Today is week three – to the date – post layoff. I must say that time flies when you aren’t tethered to a desk plugging away all day in an office! As you might have read in the “About” section, this is my second layoff in about 3 years. One would think that this would feel like old hat to me and I’d be able to skip a range of emotions that naturally flood in when you are “let go”, but that’s not the case.
A layoff feels like a break-up or a death in your family of oneJ. Its considered a major life changing event, so for those of you who find yourselves feeling what you are feeling, don’t worry, you are normal and if you don’t feel anything…then you need to tell me what drug to take to numb the mind!
First there was the shock, but in my gut I knew it was coming – my dream 3 weeks prior pretty much painted the picture for me. Then I celebrated my 35th birthday with my closest friends, 3 days after the layoff and discovered that it was difficult for me to feel happy. It was great seeing my friends and knowing that I have such an amazing support group, but I think at that point the layoff was starting to set-in along with the fact that I was no longer feeling young and not sure what I was going to do in the next phase of my career.
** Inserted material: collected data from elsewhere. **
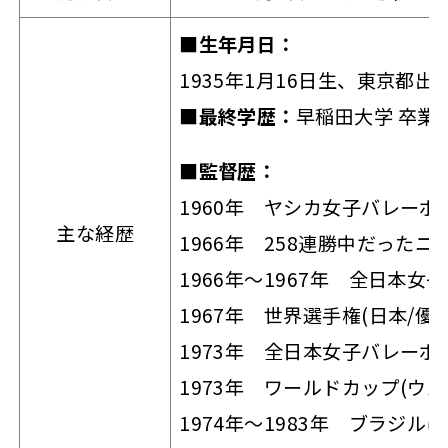
■生年月日：
1935年1月16日生、東京都出
■最終学歴：
早稲田大学 卒業
■監督歴：
1960年 ヤシカ女子バレーボ
主な経歴
1966年 258連勝中だった
1966年～1967年 全日本女
1967年 世界選手権(日本/優勝
1973年 全日本女子バレーボ
1973年 ワールドカップ(ウル
1974年～1983年 ブラジ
Week two was spent fighting off a horrible cold that had probably been brewing for about a month prior to the layoff and it finally took hold, taking me down by the jugular. And boy, did I ever feel like a big loser – a 35 year old snot-face, house pants wearing, 2 days without a shower or visitors, jobless loser.
After feeling sorry for myself for a couple more days, I finally saw the light and started taking action – plugging away on my resume, setting up the online job search feeds and networking. After all, people would not be knocking on my door offering me jobs! In looking back at my “crazy energy” during this time, I think it was more of an anger frenzy driving me to try to tackle this new problem head on and not let “THEM” tell me I was a loser!
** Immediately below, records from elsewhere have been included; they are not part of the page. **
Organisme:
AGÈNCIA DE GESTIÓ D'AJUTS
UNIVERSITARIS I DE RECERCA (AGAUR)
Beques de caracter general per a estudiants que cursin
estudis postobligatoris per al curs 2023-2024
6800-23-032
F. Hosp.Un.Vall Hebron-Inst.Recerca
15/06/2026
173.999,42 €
Now it’s week three – and I’ve settled into my new life, however temporary, and have accepted whatever the universe has in store for me. Setting up a weekly routine is helpful and I’ve also started exploring hobbies that were put on hold, like photography, and I’ve begun new ones like blogging and soon plan to start painting abstracts. Exercise is also key – especially cycling, walking, boxing and yoga (love the boxing and yoga…beat shit up then relax away the bad energy!). And, most importantly, I’ve been given the gift of time to share some quality time with my almost 90yr old grandmother (birthday is this Sunday), helping her with grocery shopping, listening to her stories even if they sometimes feel like stories from “back in St. Olaf” – she loves the company and I have an opportunity to make her day brighter with these visits.
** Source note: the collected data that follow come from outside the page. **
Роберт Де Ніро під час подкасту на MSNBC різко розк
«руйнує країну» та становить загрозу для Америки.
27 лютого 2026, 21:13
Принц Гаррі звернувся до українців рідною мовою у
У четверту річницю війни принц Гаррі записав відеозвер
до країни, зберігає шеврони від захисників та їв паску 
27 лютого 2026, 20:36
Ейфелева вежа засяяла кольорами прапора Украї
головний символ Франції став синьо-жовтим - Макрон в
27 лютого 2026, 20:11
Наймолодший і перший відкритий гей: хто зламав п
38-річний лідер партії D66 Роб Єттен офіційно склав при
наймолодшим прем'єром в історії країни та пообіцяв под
So – I realize I have rambled on a bit – so going to end this with a few words of advice to those loved ones who are possibly concerned about “how you are doing” post layoff. Remind them that you will experience a range of emotions, some of which are hard to watch you go through. But, you have to go through the cycle and the only thing they can really do to help is listen, validate your feelings and show compassion and empathy. They can’t fix the problem or give you answers and the last thing they should be doing is telling you what you SHOULD be doing. The “shoulds” don’t help – it just feeds the anxiety and we know what we “should be doing” and will do it when we are ready. Just get us out of our house pants, out of the house and find ways to make us smile – the rest is up to us.